(Dataset entries Opens)

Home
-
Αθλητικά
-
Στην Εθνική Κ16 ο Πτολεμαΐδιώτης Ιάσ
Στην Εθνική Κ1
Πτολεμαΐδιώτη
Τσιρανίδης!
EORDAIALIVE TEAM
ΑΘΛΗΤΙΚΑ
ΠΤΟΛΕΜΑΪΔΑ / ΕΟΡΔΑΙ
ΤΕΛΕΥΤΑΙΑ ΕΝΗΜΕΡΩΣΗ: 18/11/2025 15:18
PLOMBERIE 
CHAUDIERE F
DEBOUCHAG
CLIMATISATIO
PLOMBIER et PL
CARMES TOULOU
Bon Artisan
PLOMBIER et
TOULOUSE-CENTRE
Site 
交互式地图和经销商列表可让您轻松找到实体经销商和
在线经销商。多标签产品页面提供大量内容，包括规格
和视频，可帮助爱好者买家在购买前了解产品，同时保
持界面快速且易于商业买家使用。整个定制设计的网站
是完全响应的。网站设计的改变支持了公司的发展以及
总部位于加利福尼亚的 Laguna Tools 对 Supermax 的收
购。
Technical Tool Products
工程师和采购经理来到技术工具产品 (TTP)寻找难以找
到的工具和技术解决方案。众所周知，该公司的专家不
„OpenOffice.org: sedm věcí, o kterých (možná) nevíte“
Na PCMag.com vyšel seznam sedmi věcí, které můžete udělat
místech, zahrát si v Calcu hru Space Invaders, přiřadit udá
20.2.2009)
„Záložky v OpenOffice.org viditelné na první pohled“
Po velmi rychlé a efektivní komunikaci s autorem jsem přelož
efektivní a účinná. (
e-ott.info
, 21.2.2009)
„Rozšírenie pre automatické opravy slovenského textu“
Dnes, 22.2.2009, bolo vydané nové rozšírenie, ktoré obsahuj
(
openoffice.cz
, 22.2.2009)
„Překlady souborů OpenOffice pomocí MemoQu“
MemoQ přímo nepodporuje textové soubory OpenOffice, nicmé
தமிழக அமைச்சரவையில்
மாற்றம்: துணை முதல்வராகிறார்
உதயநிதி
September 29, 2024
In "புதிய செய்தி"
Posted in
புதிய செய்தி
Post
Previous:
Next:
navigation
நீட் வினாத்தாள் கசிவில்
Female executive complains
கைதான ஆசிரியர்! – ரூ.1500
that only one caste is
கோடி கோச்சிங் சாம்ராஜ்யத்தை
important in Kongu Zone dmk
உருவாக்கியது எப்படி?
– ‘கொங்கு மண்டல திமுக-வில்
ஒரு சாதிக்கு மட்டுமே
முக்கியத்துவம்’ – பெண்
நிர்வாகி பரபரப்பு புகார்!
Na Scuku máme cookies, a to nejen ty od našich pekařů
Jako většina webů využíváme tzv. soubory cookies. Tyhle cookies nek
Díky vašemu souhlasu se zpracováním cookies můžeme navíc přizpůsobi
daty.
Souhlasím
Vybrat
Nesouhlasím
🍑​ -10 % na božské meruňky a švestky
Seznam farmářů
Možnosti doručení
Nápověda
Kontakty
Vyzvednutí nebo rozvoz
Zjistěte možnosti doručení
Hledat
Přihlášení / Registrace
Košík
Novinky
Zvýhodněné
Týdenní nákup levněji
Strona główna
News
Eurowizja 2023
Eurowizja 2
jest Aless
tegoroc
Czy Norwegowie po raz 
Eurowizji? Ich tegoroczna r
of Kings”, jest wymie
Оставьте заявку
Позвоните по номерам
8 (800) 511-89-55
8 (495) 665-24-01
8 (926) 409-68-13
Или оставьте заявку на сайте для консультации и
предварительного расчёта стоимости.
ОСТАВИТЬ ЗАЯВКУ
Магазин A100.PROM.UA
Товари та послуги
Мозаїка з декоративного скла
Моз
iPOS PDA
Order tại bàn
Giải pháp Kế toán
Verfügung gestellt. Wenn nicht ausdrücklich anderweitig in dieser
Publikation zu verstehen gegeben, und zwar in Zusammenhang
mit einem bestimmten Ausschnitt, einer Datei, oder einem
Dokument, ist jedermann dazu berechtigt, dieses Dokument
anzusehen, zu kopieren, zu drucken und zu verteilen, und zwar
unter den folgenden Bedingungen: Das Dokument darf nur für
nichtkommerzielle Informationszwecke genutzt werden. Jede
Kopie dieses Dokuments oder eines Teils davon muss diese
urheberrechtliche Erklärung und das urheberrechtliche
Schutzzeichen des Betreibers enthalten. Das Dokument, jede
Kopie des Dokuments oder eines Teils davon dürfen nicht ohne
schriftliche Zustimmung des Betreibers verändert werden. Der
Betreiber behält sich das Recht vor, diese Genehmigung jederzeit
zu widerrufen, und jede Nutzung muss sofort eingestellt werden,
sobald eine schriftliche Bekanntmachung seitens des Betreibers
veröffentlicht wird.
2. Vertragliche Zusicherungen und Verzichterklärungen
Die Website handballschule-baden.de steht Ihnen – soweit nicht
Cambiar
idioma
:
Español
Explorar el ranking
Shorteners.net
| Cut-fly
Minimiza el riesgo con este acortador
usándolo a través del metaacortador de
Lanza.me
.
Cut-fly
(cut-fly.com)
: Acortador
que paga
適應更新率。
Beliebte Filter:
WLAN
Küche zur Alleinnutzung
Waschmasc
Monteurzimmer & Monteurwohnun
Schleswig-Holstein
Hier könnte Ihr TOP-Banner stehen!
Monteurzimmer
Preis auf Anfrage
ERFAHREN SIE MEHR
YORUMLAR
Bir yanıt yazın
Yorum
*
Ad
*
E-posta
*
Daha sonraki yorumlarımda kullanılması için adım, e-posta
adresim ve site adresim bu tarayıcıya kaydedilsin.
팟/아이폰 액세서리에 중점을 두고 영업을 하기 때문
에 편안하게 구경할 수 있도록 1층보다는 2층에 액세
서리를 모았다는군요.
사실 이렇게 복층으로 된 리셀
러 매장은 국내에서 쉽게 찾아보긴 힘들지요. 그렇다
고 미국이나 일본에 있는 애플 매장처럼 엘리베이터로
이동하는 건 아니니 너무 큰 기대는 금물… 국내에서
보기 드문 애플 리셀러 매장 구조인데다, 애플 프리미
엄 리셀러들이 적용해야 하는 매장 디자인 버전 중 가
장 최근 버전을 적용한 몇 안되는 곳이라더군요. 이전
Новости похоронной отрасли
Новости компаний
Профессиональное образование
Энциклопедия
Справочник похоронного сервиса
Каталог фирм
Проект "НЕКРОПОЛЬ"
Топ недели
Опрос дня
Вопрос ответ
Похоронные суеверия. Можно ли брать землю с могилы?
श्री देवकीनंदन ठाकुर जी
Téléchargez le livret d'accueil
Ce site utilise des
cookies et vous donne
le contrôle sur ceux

(Dataset entries Closes)

Work instructions =>
Line by line, output the data precisely as shown above.

Finished task =>
Home
-
Αθλητικά
-
Στην Εθνική Κ16 ο Πτολεμαΐδιώτης Ιάσ
Στην Εθνική Κ1
Πτολεμαΐδιώτη
Τσιρανίδης!
EORDAIALIVE TEAM
ΑΘΛΗΤΙΚΑ
ΠΤΟΛΕΜΑΪΔΑ / ΕΟΡΔΑΙ
ΤΕΛΕΥΤΑΙΑ ΕΝΗΜΕΡΩΣΗ: 18/11/2025 15:18
PLOMBERIE 
CHAUDIERE F
DEBOUCHAG
CLIMATISATIO
PLOMBIER et PL
CARMES TOULOU
Bon Artisan
PLOMBIER et
TOULOUSE-CENTRE
Site 
交互式地图和经销商列表可让您轻松找到实体经销商和
在线经销商。多标签产品页面提供大量内容，包括规格
和视频，可帮助爱好者买家在购买前了解产品，同时保
持界面快速且易于商业买家使用。整个定制设计的网站
是完全响应的。网站设计的改变支持了公司的发展以及
总部位于加利福尼亚的 Laguna Tools 对 Supermax 的收
购。
Technical Tool Products
工程师和采购经理来到技术工具产品 (TTP)寻找难以找
到的工具和技术解决方案。众所周知，该公司的专家不
„OpenOffice.org: sedm věcí, o kterých (možná) nevíte“
Na PCMag.com vyšel seznam sedmi věcí, které můžete udělat
místech, zahrát si v Calcu hru Space Invaders, přiřadit udá
20.2.2009)
„Záložky v OpenOffice.org viditelné na první pohled“
Po velmi rychlé a efektivní komunikaci s autorem jsem přelož
efektivní a účinná. (
e-ott.info
, 21.2.2009)
„Rozšírenie pre automatické opravy slovenského textu“
Dnes, 22.2.2009, bolo vydané nové rozšírenie, ktoré obsahuj
(
openoffice.cz
, 22.2.2009)
„Překlady souborů OpenOffice pomocí MemoQu“
MemoQ přímo nepodporuje textové soubory OpenOffice, nicmé
தமிழக அமைச்சரவையில்
மாற்றம்: துணை முதல்வராகிறார்
உதயநிதி
September 29, 2024
In "புதிய செய்தி"
Posted in
புதிய செய்தி
Post
Previous:
Next:
navigation
நீட் வினாத்தாள் கசிவில்
Female executive complains
கைதான ஆசிரியர்! – ரூ.1500
that only one caste is
கோடி கோச்சிங் சாம்ராஜ்யத்தை
important in Kongu Zone dmk
உருவாக்கியது எப்படி?
– ‘கொங்கு மண்டல திமுக-வில்
ஒரு சாதிக்கு மட்டுமே
முக்கியத்துவம்’ – பெண்
நிர்வாகி பரபரப்பு புகார்!
Na Scuku máme cookies, a to nejen ty od našich pekařů
Jako většina webů využíváme tzv. soubory cookies. Tyhle cookies nek
Díky vašemu souhlasu se zpracováním cookies můžeme navíc přizpůsobi
daty.
Souhlasím
Vybrat
Nesouhlasím
🍑​ -10 % na božské meruňky a švestky
Seznam farmářů
Možnosti doručení
Nápověda
Kontakty
Vyzvednutí nebo rozvoz
Zjistěte možnosti doručení
Hledat
Přihlášení / Registrace
Košík
Novinky
Zvýhodněné
Týdenní nákup levněji
Strona główna
News
Eurowizja 2023
Eurowizja 2
jest Aless
tegoroc
Czy Norwegowie po raz 
Eurowizji? Ich tegoroczna r
of Kings”, jest wymie
Оставьте заявку
Позвоните по номерам
8 (800) 511-89-55
8 (495) 665-24-01
8 (926) 409-68-13
Или оставьте заявку на сайте для консультации и
предварительного расчёта стоимости.
ОСТАВИТЬ ЗАЯВКУ
Магазин A100.PROM.UA
Товари та послуги
Мозаїка з декоративного скла
Моз
iPOS PDA
Order tại bàn
Giải pháp Kế toán
Verfügung gestellt. Wenn nicht ausdrücklich anderweitig in dieser
Publikation zu verstehen gegeben, und zwar in Zusammenhang
mit einem bestimmten Ausschnitt, einer Datei, oder einem
Dokument, ist jedermann dazu berechtigt, dieses Dokument
anzusehen, zu kopieren, zu drucken und zu verteilen, und zwar
unter den folgenden Bedingungen: Das Dokument darf nur für
nichtkommerzielle Informationszwecke genutzt werden. Jede
Kopie dieses Dokuments oder eines Teils davon muss diese
urheberrechtliche Erklärung und das urheberrechtliche
Schutzzeichen des Betreibers enthalten. Das Dokument, jede
Kopie des Dokuments oder eines Teils davon dürfen nicht ohne
schriftliche Zustimmung des Betreibers verändert werden. Der
Betreiber behält sich das Recht vor, diese Genehmigung jederzeit
zu widerrufen, und jede Nutzung muss sofort eingestellt werden,
sobald eine schriftliche Bekanntmachung seitens des Betreibers
veröffentlicht wird.
2. Vertragliche Zusicherungen und Verzichterklärungen
Die Website handballschule-baden.de steht Ihnen – soweit nicht
Cambiar
idioma
:
Español
Explorar el ranking
Shorteners.net
| Cut-fly
Minimiza el riesgo con este acortador
usándolo a través del metaacortador de
Lanza.me
.
Cut-fly
(cut-fly.com)
: Acortador
que paga
適應更新率。
Beliebte Filter:
WLAN
Küche zur Alleinnutzung
Waschmasc
Monteurzimmer & Monteurwohnun
Schleswig-Holstein
Hier könnte Ihr TOP-Banner stehen!
Monteurzimmer
Preis auf Anfrage
ERFAHREN SIE MEHR
YORUMLAR
Bir yanıt yazın
Yorum
*
Ad
*
E-posta
*
Daha sonraki yorumlarımda kullanılması için adım, e-posta
adresim ve site adresim bu tarayıcıya kaydedilsin.
팟/아이폰 액세서리에 중점을 두고 영업을 하기 때문
에 편안하게 구경할 수 있도록 1층보다는 2층에 액세
서리를 모았다는군요.
사실 이렇게 복층으로 된 리셀
러 매장은 국내에서 쉽게 찾아보긴 힘들지요. 그렇다
고 미국이나 일본에 있는 애플 매장처럼 엘리베이터로
이동하는 건 아니니 너무 큰 기대는 금물… 국내에서
보기 드문 애플 리셀러 매장 구조인데다, 애플 프리미
엄 리셀러들이 적용해야 하는 매장 디자인 버전 중 가
장 최근 버전을 적용한 몇 안되는 곳이라더군요. 이전
Новости похоронной отрасли
Новости компаний
Профессиональное образование
Энциклопедия
Справочник похоронного сервиса
Каталог фирм
Проект "НЕКРОПОЛЬ"
Топ недели
Опрос дня
Вопрос ответ
Похоронные суеверия. Можно ли брать землю с могилы?
श्री देवकीनंदन ठाकुर जी
Téléchargez le livret d'accueil
Ce site utilise des
cookies et vous donne
le contrôle sur ceux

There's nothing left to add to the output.